GXtract makes extensive use of Python's type annotation features:

*   Using `TypedDict` to define structured response and parameter types
*   Leveraging Python 3.12's pipe operator (`|`) for Union types (e.g., `str | None`)
*   Importing from `collections.abc` instead of `collections` for abstract types
*   Strict type checking with `mypy` to ensure type safety

## Error Handling

*   FastMCP provides mechanisms for returning JSON-RPC errors.
*   Tools should catch exceptions (e.g., from the `groundx` SDK or internal errors) and can return appropriate MCP error responses.
*   Configuration errors (e.g., missing API key) are typically checked at startup, and the server may exit with an informative message.
*   Logging is used to record errors and operational details.

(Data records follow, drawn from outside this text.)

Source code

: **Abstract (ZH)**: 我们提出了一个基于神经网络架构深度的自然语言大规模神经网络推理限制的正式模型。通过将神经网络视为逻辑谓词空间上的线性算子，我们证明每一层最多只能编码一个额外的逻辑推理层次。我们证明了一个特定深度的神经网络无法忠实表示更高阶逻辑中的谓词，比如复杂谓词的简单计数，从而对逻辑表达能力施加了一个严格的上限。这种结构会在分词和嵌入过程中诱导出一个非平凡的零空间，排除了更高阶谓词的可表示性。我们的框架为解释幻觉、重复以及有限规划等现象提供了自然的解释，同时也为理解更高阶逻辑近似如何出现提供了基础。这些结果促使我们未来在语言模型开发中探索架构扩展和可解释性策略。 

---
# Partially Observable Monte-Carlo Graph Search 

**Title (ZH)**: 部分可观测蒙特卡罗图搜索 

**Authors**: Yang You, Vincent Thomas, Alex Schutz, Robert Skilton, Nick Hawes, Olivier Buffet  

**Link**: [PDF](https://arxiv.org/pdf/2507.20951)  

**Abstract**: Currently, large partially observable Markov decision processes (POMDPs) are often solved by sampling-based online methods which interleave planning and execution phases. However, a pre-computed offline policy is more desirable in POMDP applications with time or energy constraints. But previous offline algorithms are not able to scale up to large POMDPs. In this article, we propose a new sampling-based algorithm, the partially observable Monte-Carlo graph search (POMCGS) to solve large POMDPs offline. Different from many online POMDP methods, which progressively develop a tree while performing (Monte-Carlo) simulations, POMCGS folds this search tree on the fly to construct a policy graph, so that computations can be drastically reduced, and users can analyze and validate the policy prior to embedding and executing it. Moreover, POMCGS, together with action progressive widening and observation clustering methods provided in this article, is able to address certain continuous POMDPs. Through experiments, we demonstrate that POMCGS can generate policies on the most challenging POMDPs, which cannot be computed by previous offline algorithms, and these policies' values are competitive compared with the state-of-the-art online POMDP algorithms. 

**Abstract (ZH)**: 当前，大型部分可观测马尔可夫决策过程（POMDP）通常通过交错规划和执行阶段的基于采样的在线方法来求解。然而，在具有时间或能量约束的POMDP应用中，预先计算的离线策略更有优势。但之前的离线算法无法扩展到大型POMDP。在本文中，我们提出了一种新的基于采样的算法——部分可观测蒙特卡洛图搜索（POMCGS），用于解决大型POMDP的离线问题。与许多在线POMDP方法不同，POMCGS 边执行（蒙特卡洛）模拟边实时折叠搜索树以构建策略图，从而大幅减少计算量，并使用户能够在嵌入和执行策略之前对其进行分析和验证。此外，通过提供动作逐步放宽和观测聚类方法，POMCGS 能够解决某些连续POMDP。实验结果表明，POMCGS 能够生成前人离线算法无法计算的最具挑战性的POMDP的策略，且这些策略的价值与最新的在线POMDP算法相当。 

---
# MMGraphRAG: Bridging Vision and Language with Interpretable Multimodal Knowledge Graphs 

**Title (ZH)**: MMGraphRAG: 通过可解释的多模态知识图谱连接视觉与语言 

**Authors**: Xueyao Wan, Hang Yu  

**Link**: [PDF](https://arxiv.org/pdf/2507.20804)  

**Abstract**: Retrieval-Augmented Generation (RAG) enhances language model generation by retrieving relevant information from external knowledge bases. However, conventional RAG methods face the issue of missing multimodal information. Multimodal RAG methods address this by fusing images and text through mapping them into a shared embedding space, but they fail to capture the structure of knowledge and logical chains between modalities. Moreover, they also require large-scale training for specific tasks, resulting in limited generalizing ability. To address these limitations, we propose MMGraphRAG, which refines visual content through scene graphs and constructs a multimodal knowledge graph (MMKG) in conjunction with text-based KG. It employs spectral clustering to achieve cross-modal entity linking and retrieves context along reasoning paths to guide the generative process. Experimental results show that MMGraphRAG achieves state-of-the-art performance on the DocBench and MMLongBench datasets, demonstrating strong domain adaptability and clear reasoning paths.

## Scalability and Maintainability

*   **Modularity:** Tools are separated into their own modules, making it easier to add new tools or modify existing ones.
*   **Configuration:** Centralized configuration in `config.py` and `main.py` makes it easy to manage settings.
*   **Asynchronous Design:** Improves scalability by allowing efficient handling of concurrent operations.
*   **Caching:** Reduces load on external services and improves response times for common metadata lookups.
*   **Dependency Management:** UV and `pyproject.toml` ensure reproducible builds and clear dependency tracking.

This architecture aims to provide a robust, performant, and maintainable MCP server for interacting with GroundX and potentially other future services.